Sebelum perjalanan menuju Tanah Suci, rombongan berjumlah 11 orang ini singgah satu malam di Singapura. Kami ziarah ke makam Sayyid Noh bin Mohammad Alhabshe, atau dikenal dengan sebutan Habib Noh yang berada di Palmer Road, Tanjong Pagar, Singapura.
Berada di Singapura kinerja Mukharam Khadafy cukup cekatan. Seluruh jemaah membawa sendiri tas bawaannya, bahkan saling membantu. Wajar jika Khadafy bilang hemat. Bapak dari tiga anak ini memanfaatkan aplikasi di gadgetnya untuk memenuhi semua keperluan akomodasi.
Kepada setiap jemaah dia selalu terbuka. Mulai tiket, jadwal keberangkatan hingga urusan paspor dan bagasi. Ketika antre keberangkatan, ada jemaah bertanya -soal tiket, dia menjawab sambil tersenyum, "Sudah saya kirim lewat WA".
Banyak travel biro perjalanan umrah bermasalah. Namun ada juga cerita travel umrah yang justru dapat menyelesaikan masalah. Bisa dibayangkan, dalam setahun ada sekitar 1 juta orang Indonesia melaksanakan ibadah umrah. Butuh pemikiran konkrit ala Juliantono Hadi dan Mukharam Khadafy.

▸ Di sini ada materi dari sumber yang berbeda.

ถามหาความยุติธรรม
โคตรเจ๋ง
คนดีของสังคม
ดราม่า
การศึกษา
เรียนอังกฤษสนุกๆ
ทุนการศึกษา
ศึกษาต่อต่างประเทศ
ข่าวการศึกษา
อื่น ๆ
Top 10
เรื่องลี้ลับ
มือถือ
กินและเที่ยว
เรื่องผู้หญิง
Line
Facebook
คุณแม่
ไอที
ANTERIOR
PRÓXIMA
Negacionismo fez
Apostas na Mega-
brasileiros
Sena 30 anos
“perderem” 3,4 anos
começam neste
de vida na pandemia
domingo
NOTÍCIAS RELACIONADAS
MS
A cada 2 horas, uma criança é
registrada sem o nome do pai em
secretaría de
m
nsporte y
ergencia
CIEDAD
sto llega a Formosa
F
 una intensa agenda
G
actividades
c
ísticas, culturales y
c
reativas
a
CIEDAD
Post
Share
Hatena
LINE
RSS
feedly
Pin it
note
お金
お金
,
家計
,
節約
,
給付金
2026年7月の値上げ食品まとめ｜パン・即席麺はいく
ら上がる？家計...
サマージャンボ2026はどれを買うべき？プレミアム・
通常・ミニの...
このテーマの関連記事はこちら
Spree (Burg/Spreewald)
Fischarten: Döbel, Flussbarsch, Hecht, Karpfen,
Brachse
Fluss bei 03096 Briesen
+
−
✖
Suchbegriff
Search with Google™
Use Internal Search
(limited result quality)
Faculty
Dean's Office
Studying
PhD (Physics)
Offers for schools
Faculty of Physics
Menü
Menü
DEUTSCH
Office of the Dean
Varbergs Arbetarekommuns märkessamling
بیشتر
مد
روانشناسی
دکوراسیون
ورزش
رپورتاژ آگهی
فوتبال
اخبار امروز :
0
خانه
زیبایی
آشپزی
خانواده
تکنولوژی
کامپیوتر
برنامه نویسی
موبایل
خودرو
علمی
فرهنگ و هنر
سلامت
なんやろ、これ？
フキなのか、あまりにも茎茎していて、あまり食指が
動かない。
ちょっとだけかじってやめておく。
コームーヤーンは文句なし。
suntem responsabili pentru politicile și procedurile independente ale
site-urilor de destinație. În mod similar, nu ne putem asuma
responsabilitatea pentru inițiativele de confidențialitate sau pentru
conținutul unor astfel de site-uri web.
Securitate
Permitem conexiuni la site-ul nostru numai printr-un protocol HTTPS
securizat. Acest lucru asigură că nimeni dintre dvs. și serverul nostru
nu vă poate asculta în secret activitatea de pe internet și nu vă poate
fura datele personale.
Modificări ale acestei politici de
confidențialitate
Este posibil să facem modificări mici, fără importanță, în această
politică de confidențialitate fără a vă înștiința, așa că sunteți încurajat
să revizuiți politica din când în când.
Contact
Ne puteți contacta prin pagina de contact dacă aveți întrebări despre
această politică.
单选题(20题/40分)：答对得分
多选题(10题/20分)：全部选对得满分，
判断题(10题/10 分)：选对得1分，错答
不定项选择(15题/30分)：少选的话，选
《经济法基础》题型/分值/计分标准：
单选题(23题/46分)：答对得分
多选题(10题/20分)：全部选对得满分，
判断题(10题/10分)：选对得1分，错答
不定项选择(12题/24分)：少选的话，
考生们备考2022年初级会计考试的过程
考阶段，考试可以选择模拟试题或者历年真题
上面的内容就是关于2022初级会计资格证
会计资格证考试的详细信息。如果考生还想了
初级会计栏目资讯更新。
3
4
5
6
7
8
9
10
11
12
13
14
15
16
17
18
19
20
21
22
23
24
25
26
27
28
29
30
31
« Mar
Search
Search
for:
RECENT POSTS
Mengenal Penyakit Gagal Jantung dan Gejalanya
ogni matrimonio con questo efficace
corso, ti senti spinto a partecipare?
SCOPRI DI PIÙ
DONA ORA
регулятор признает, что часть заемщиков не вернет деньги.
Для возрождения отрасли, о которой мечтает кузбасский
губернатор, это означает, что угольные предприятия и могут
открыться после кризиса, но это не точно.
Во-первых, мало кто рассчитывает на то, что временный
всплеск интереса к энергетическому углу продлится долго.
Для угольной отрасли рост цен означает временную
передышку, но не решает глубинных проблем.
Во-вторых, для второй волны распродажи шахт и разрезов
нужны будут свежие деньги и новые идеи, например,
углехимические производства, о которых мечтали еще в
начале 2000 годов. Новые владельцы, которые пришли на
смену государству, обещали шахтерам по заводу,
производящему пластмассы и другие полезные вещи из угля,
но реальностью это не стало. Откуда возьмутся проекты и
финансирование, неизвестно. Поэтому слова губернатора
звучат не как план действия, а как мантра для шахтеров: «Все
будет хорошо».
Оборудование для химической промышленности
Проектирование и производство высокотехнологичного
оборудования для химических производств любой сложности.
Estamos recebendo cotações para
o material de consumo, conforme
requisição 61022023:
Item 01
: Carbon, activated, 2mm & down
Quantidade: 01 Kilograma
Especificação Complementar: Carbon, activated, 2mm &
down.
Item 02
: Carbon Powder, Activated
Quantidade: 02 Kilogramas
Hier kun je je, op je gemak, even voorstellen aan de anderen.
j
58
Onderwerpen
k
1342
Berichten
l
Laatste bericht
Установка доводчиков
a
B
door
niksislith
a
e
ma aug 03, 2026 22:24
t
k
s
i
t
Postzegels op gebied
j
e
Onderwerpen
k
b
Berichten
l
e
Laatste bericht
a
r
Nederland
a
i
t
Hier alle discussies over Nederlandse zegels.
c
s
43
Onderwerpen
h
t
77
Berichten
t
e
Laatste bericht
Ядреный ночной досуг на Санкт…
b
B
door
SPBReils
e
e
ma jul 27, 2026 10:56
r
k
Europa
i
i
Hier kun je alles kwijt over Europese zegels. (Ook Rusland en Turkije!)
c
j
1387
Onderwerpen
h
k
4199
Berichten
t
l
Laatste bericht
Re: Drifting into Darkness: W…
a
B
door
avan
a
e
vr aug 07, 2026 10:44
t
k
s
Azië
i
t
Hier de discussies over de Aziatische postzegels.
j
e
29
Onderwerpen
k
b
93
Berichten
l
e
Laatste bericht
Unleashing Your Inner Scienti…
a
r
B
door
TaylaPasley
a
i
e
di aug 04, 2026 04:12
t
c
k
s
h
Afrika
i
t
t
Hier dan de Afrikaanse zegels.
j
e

Sejak berangkat dari Juanda Surabaya sampai Singapura kami merasa aman. Selama berada di Tanah Suci mulai Mekah, Medinah, dan Palestina hingga kembali ke Tanah Air, Alhamdulillah juga nyaman.
Penyelenggara perjalanan ibadah umrah berjalan di antara dua jurusan. Tidak banyak, hanya dua pilihan. Jurusan kebaikan, atau jurusan penipuan.
Pilihan Julianto Hadi menggandeng Manaya Indonesia tidak salah tunjuk. Zaman sudah terbuka, pelajaran berharga bagi siapa saja. Jemaah mulai dikenalkan perjalanan umrah secara mandiri.